TRECHO DA PÁGINA »
● ● ● ● ●
Na Duchy Originals, linha pioneira de nobres produtos orgânicos fundada há 13 anos, o príncipe Charles prova que tem visão do futuro e bom gosto.

18 de março de 2005 · 19 anos atrás
  • Marcos Sá Corrêa

    Jornalista e fotógrafo. Formou-se em História e escreve na revista Piauí e no jornal O Estado de S. Paulo. Foi editor de Veja...

O casamento com Camilla Parker Bowles não se discute. Mas o gosto do Príncipe Charles tem um longo e próspero reinado pela frente, garantido pelos chocolates, chás, salsichas, pastas de arenque defumado, biscoites, sabonetes, xampus e até móveis de jardim, que ele gerou em suas terras de Highgrove, em Gloucestershire, sob a marca Duchy Originals.

O ducado a que se refere o nome Duchy Originals é naturalmente o de Charles, que além de príncipe de Gales vem a ser o 24º Duque da Cornualha. Em Highgrove, uma propriedade senhorial comprada há mais de 30 anos da família Macmillan, o herdeiro do trono começou a fazer ensaios de agricultura orgânica em meados da década de 80, quando a novidade ainda soava a conversa de hippie em feira de artesanato.
● ● ● ● ●
INFORMAÇÕES FORNECIDAS »
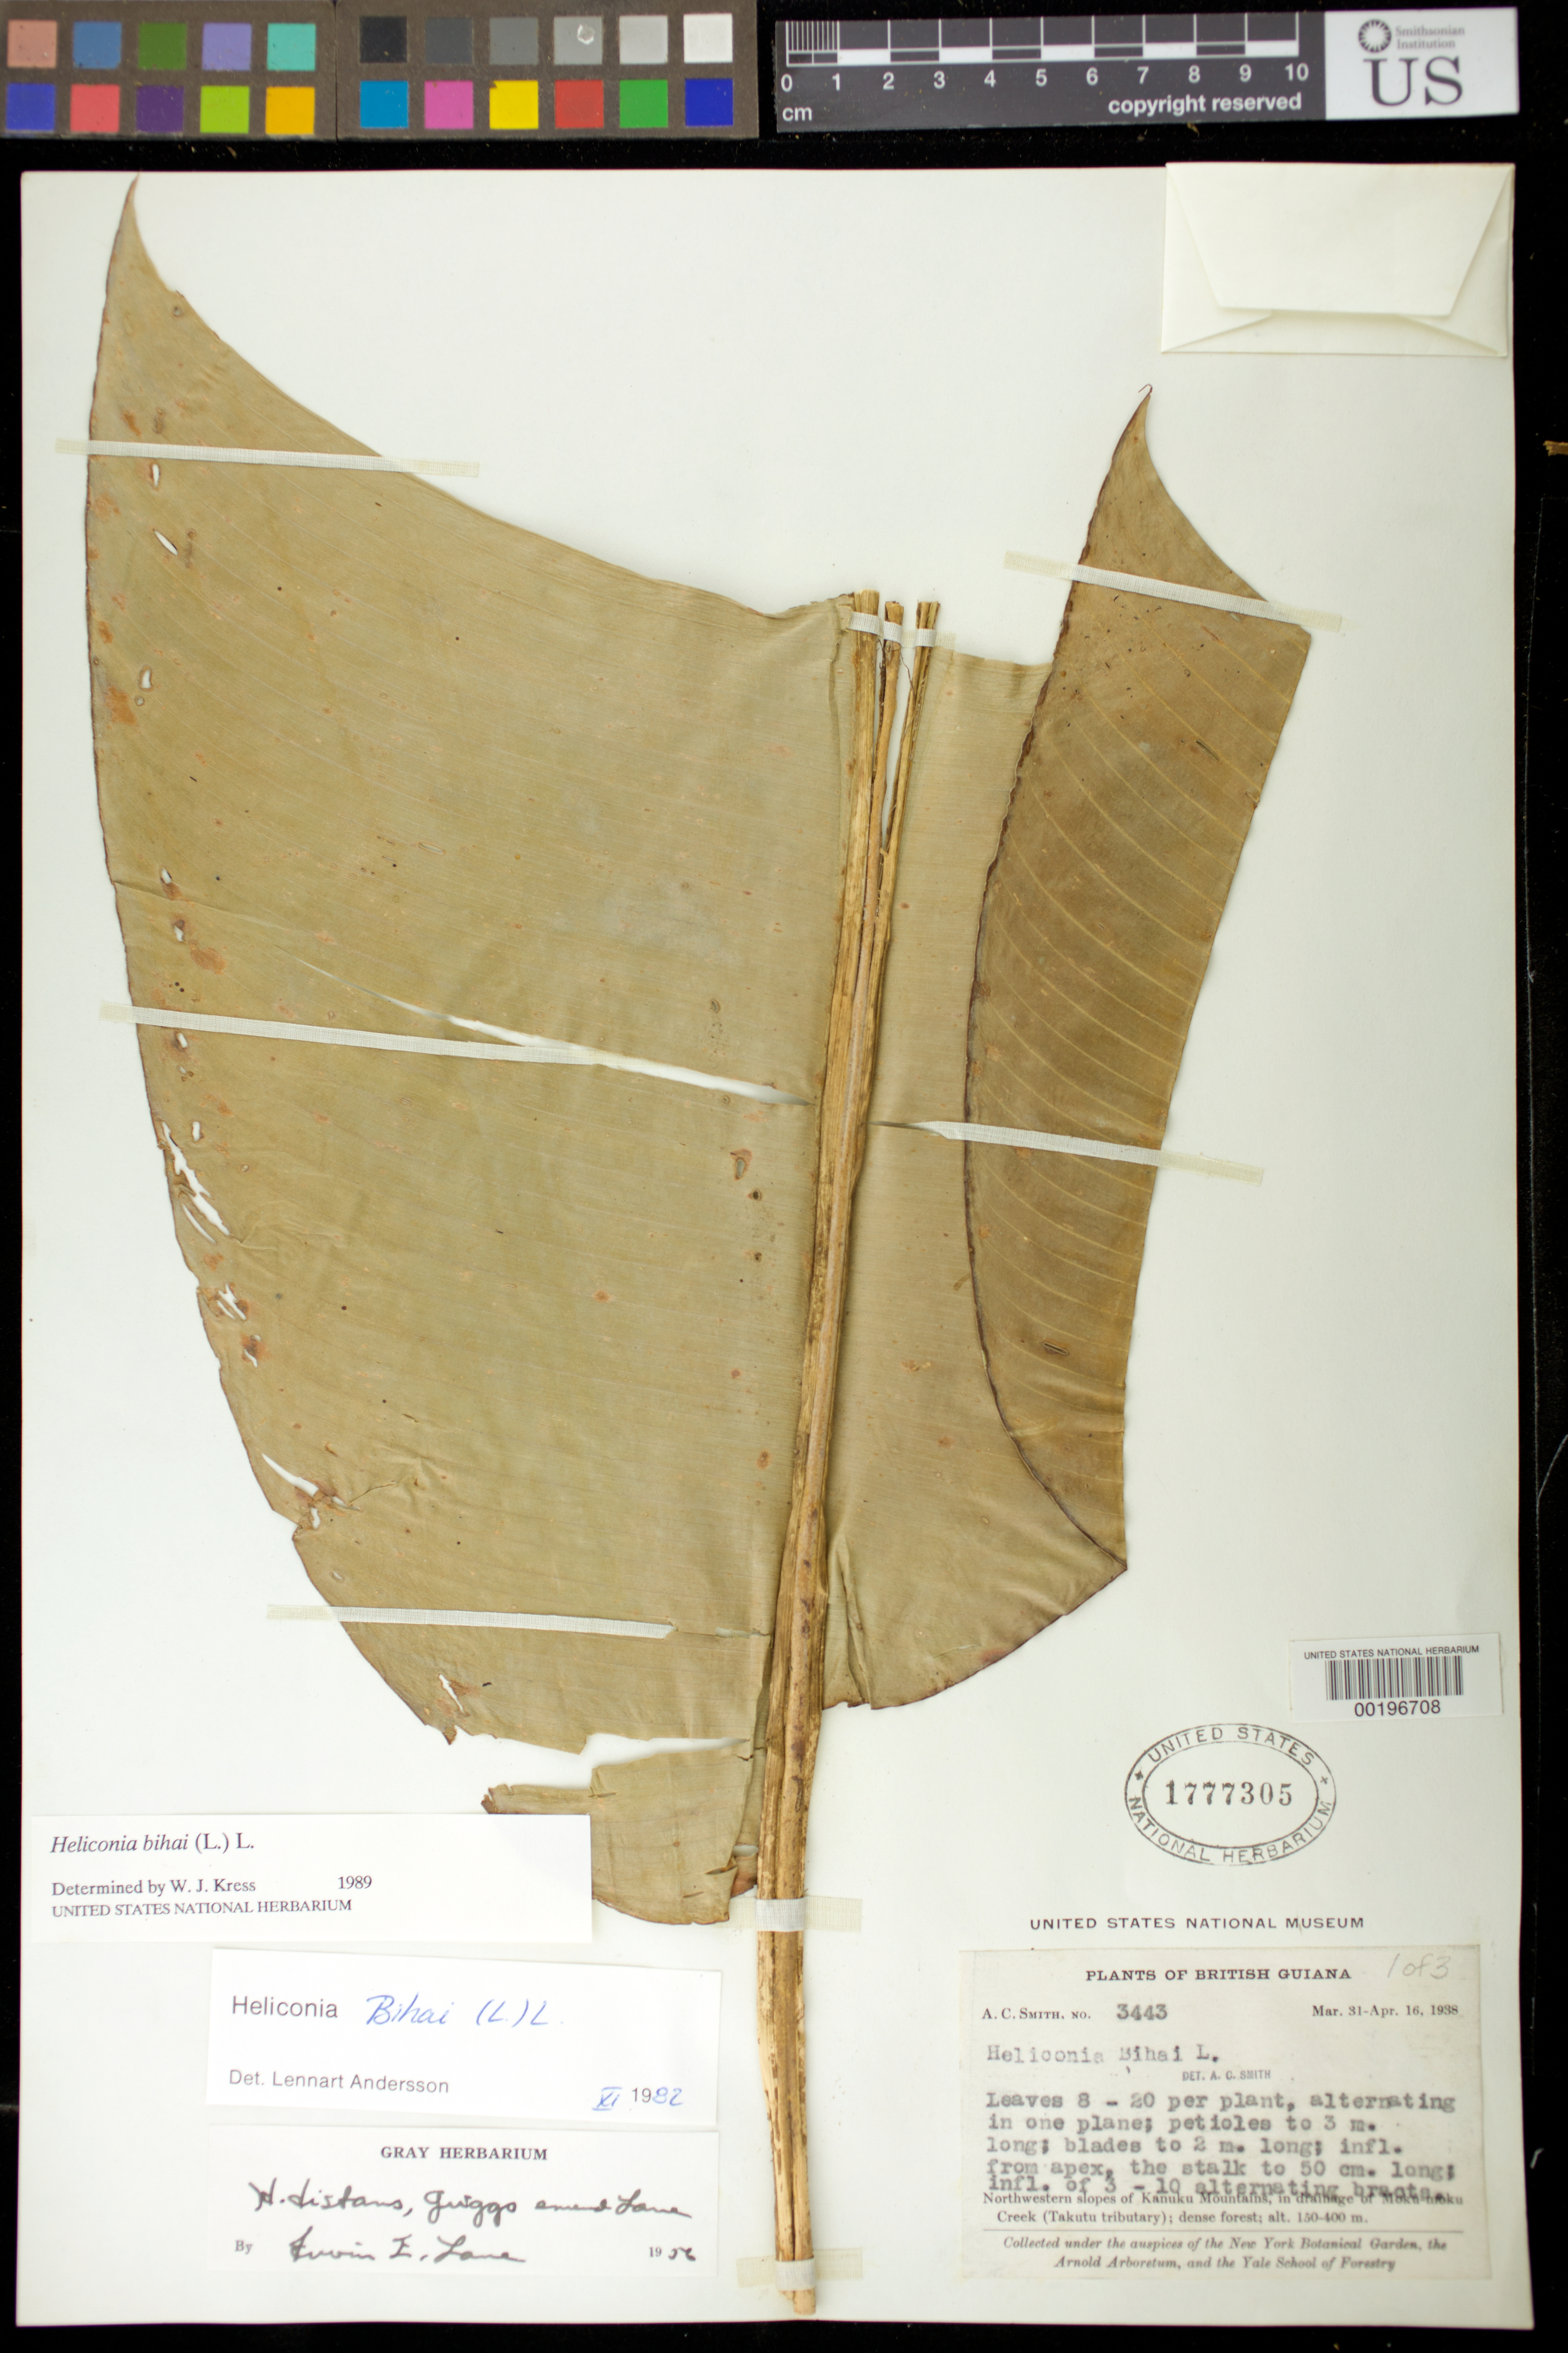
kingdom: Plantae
● ● ● ● ●
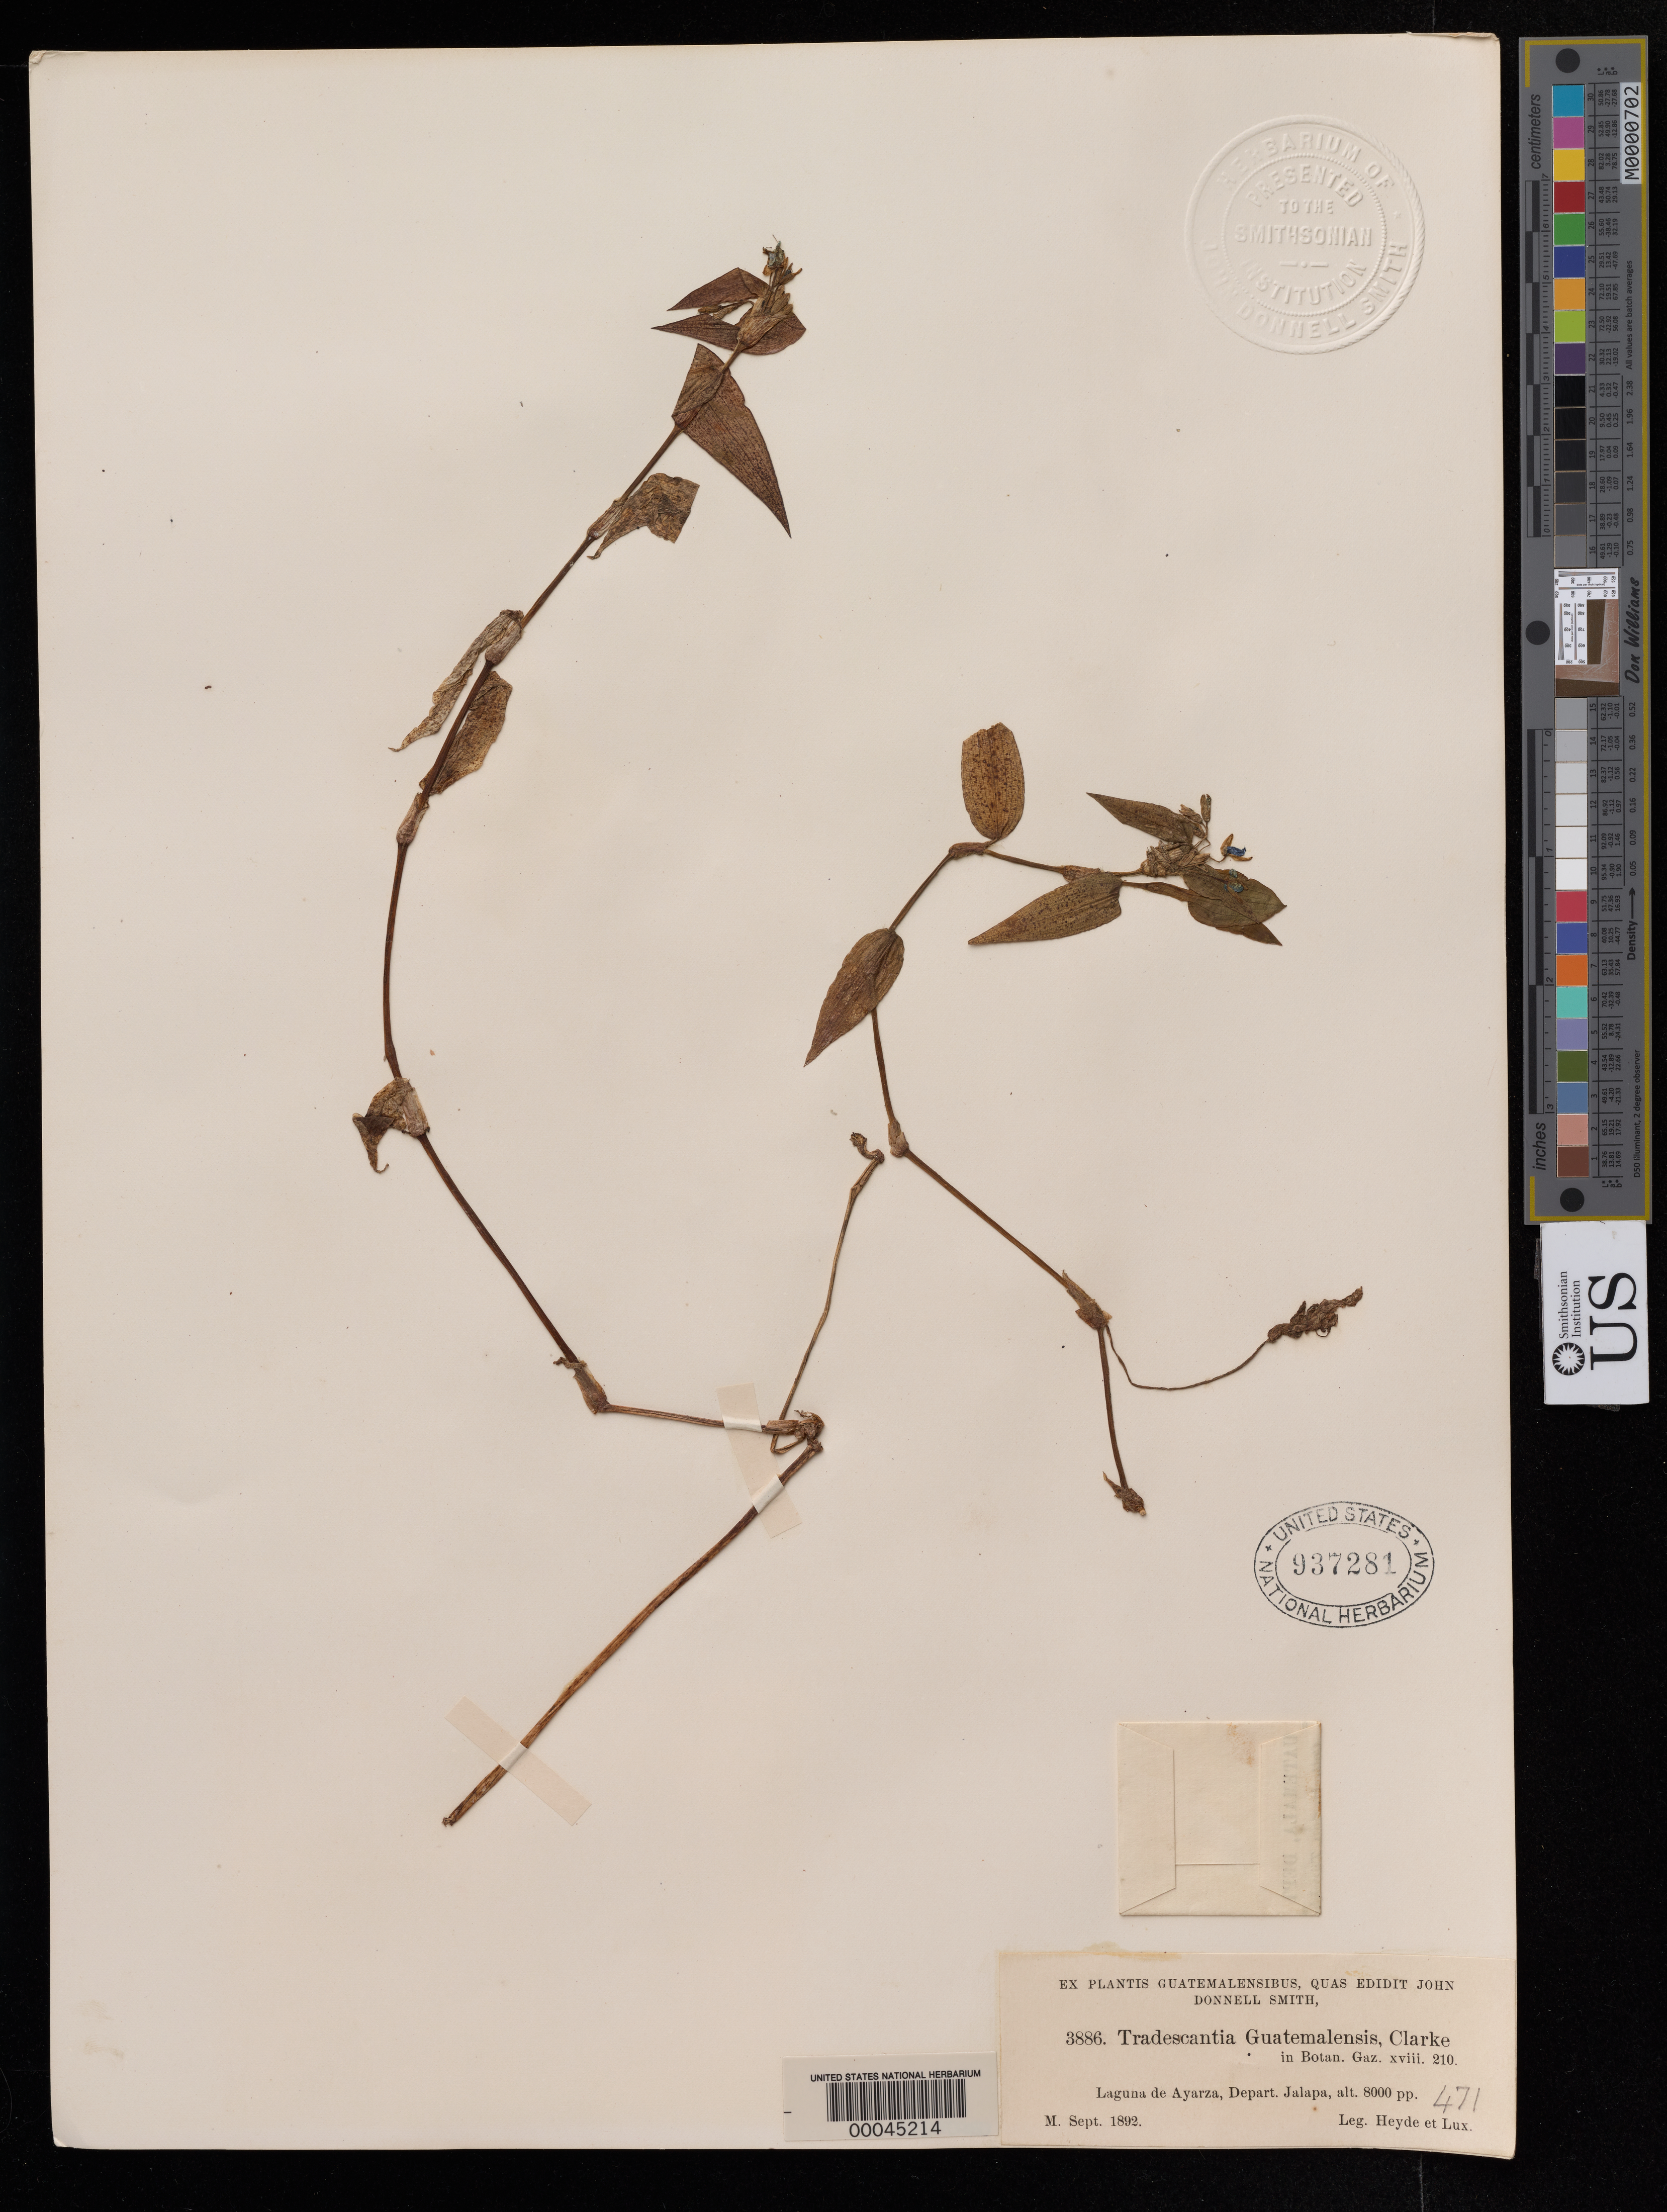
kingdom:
● ● ● ● ●
TAREFAS A REALIZAR »
[A] No trecho sobre a Duchy Originals, quando o príncipe Charles começou a fazer ensaios de agricultura orgânica em Highgrove?
[B] Dê continuidade ao trecho sobre a Duchy Originals a partir do ponto em que ele termina.

RESULTADOS DAS TAREFAS »
[A] Em meados da década de 80.

[B]
Hoje, a concorrência é grande. Na Inglaterra, os campos cultivados por produtores orgânicos avançam quase 10% ano desde 1993. E agora mesmo, através da Soil Association, o lobi dos fazendeiros que abjuraram os pesticidas e em nome do aquecimento global querem abolir o transporte de produtos agrícolas em longas distâncias, está em campanha para converter ao credo ambiental o país inteiro.

Mas a Duchy Originals tem uma coisa que os outros não têm – o brasão ducal, selo de uma nobre linhagem de produtos orgânicos carimbado em nada menos de 130 artigos, todos eles feitos como se fosse em casa. Ou melhor, na casa do príncipe Charles. As armas do Duque da Cornualha atestam, por exemplo, que o aroma cítrico dos sabonetes, cremes e xampus da marca vem de laranjas, limões e tangerinas que amadureceram ao sol da Andaluzia ou nos terraços dourados da Sicília. “Sabemos que os consumidores se preocupam tanto com o que põem na pele quanto com o que comem”, diz o site da Duchy Originals. E por isso criaram uma linha exclusiva de cosméticos “em parceria com o cabeleireiro das celebridades Daniel Galvin Junior”.
Tudo lá tem pedigree, além de sangue azul. Os pães passam pelas mãos da Walkers Shortbread, que ligou seus fornos escoceses em 1898. Os presuntos e salsichas devem o sabor aos porcos livres que vivem na brisa marinha do Canal da Mancha, aquecem-se em leitos de palha no inverno, banham-se em “lama refrescante” no verão e passam à posteridade como bacon sob os auspícios das Denhay Farms, em Dorset. São bichos que “desfrutam um estilo de vida natural e saudável”, garante a firma.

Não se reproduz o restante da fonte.